EXERCISE DIRECTIONS> Write out every line of text in the data below word for word, leaving out the pictures.

INPUT ROWS>
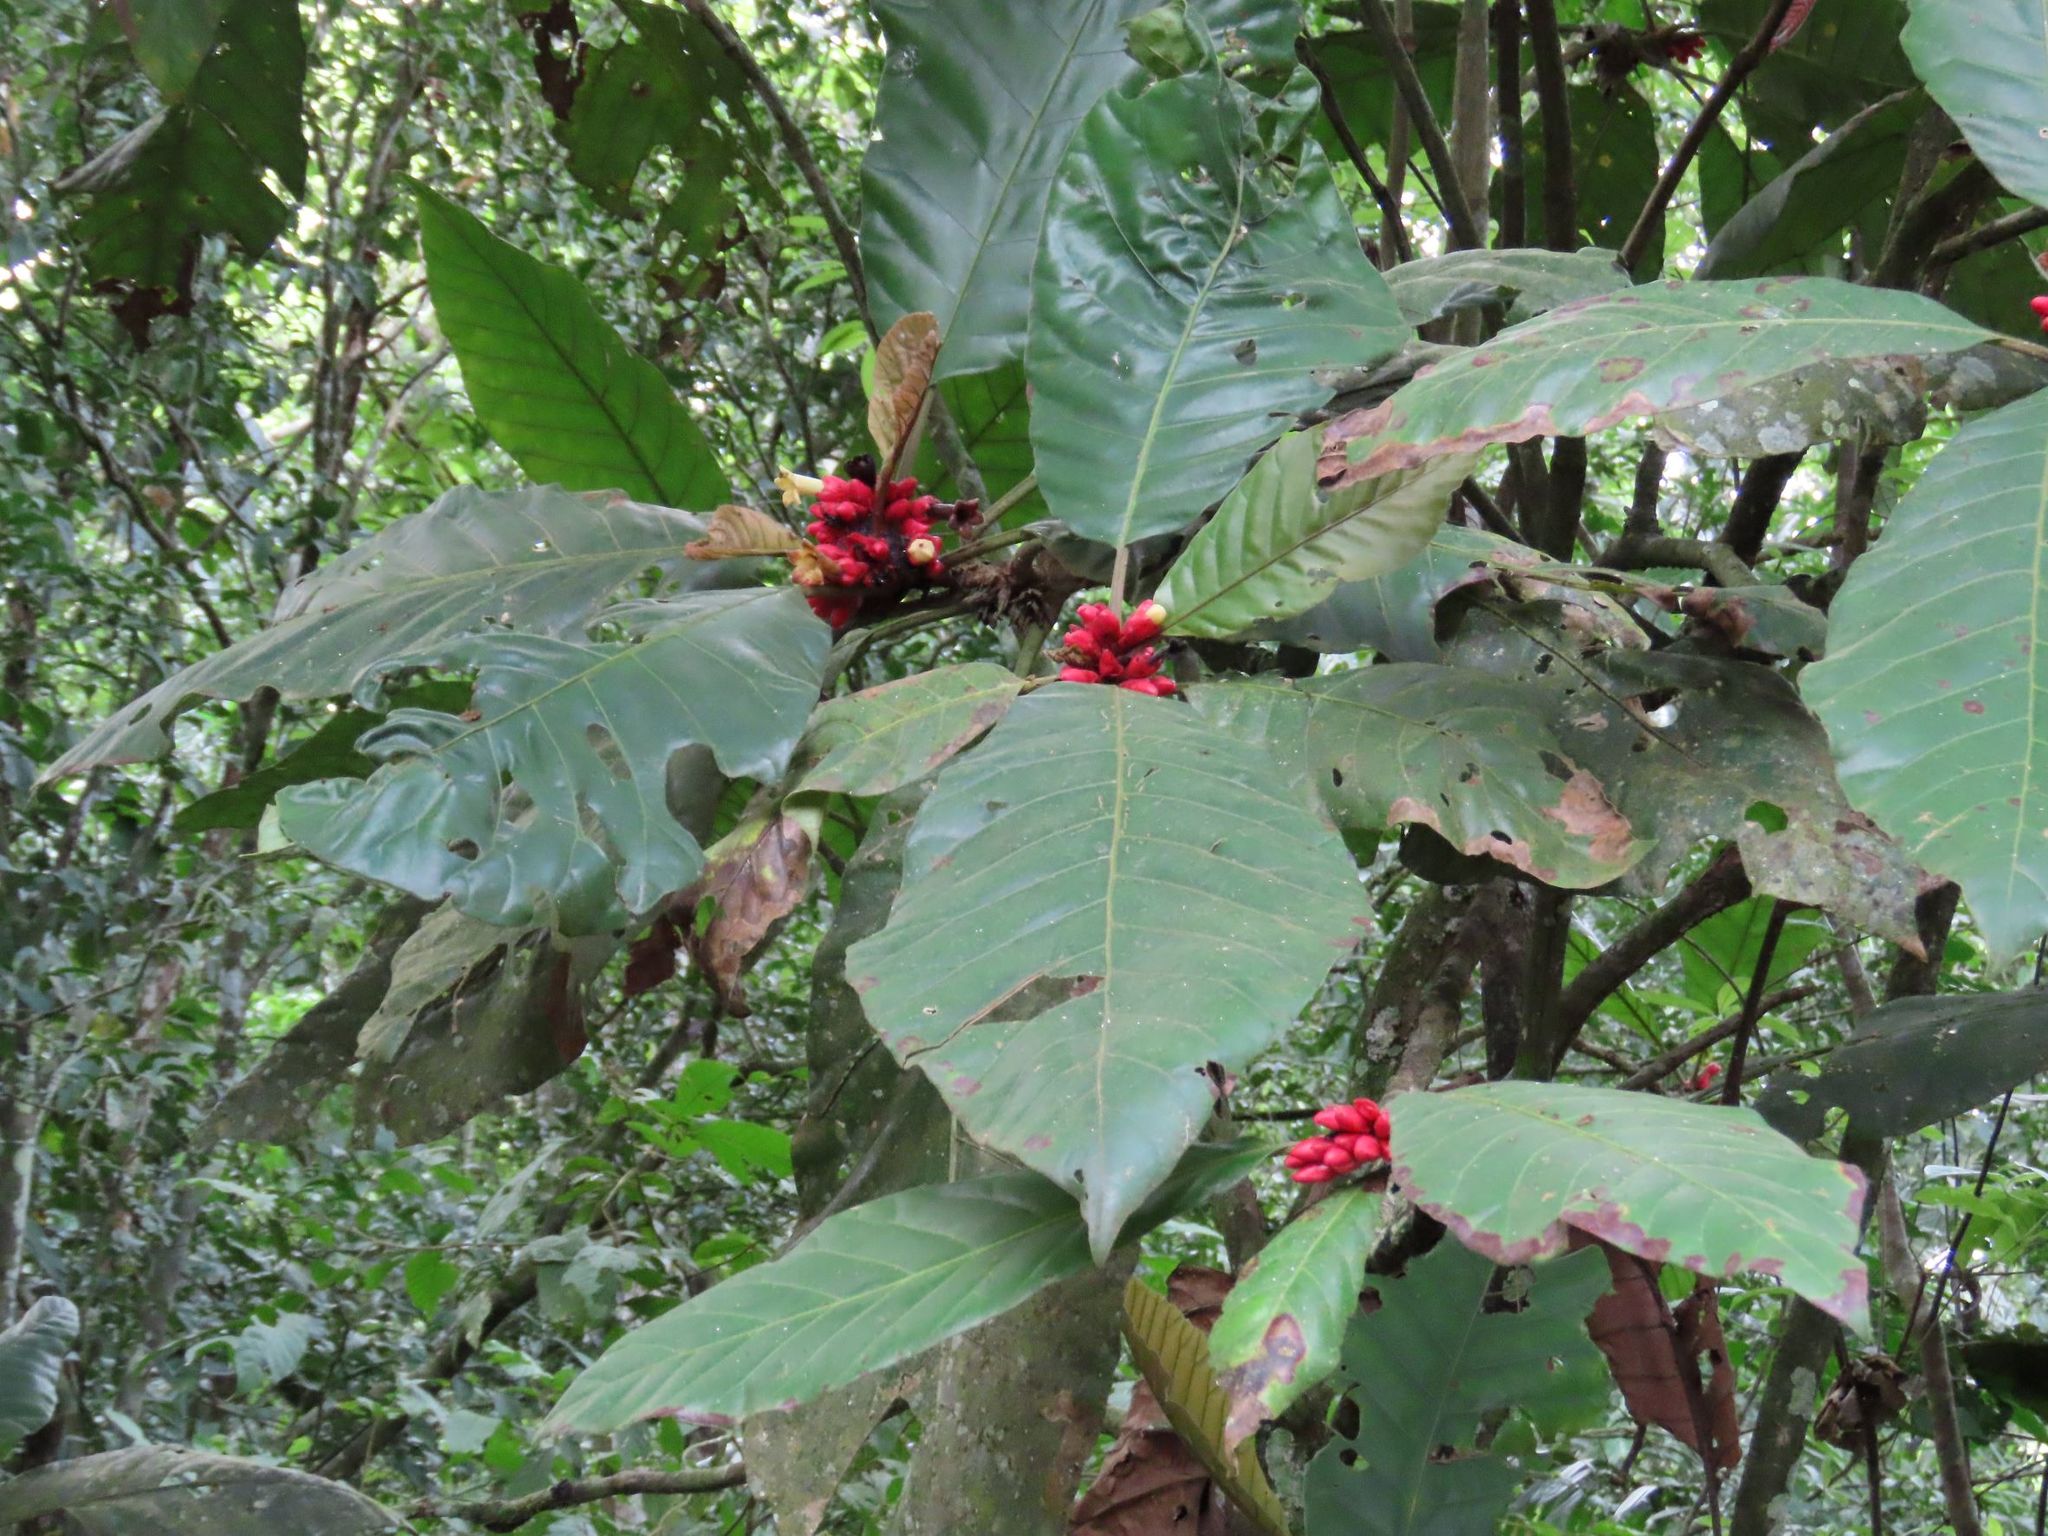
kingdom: Plantae
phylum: Tracheophyta
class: Magnoliopsida
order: Gentianales
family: Rubiaceae
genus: Pentagonia
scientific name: Pentagonia macrophylla
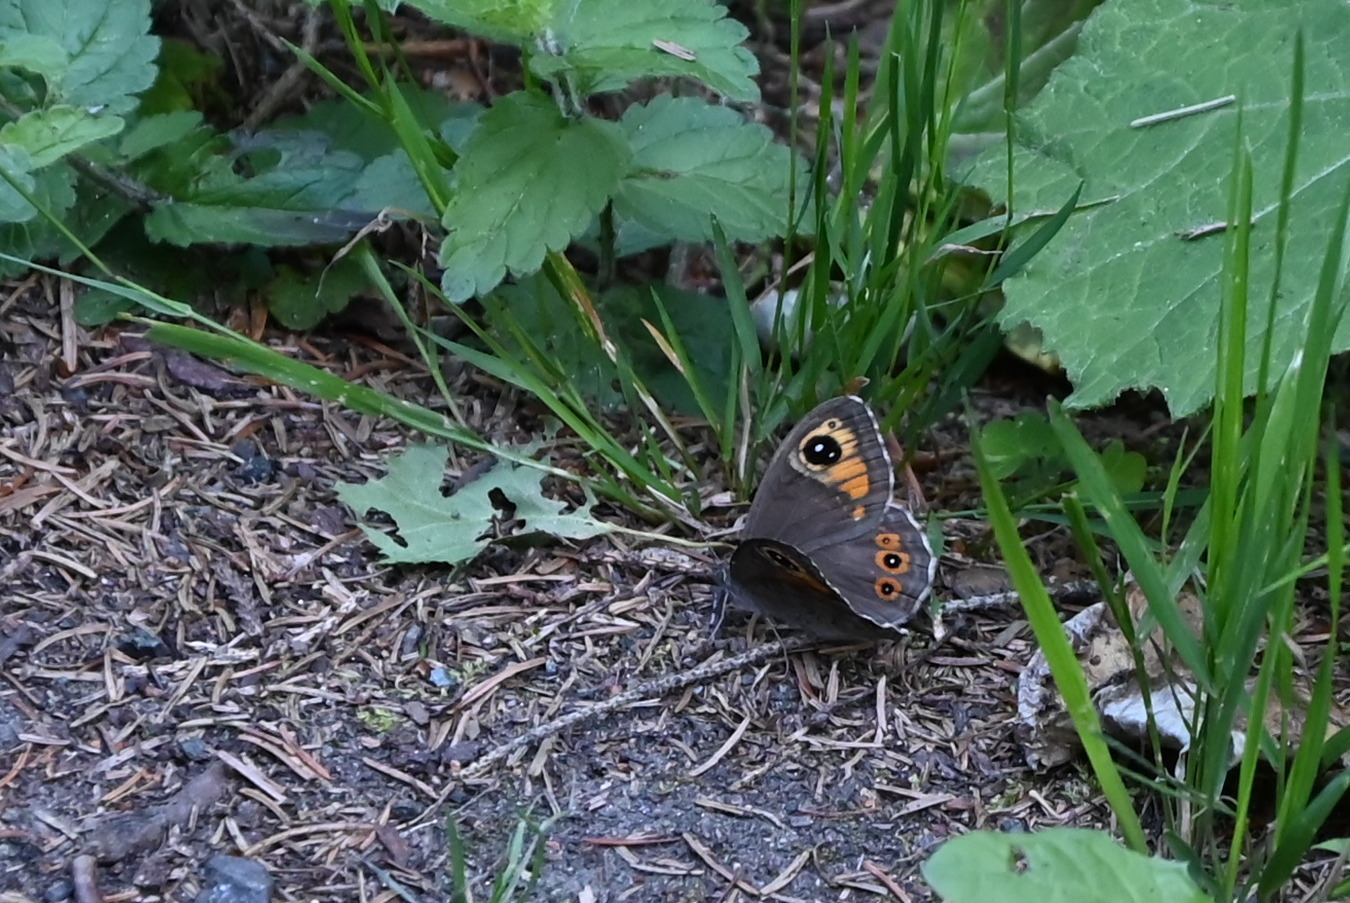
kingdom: Animalia
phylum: Arthropoda
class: Insecta
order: Lepidoptera
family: Nymphalidae
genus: Pararge
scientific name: Pararge Lasiommata maera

ANSWER TO THIS EXERCISE>
kingdom: Plantae
phylum: Tracheophyta
class: Magnoliopsida
order: Gentianales
family: Rubiaceae
genus: Pentagonia
scientific name: Pentagonia macrophylla
kingdom: Animalia
phylum: Arthropoda
class: Insecta
order: Lepidoptera
family: Nymphalidae
genus: Pararge
scientific name: Pararge Lasiommata maera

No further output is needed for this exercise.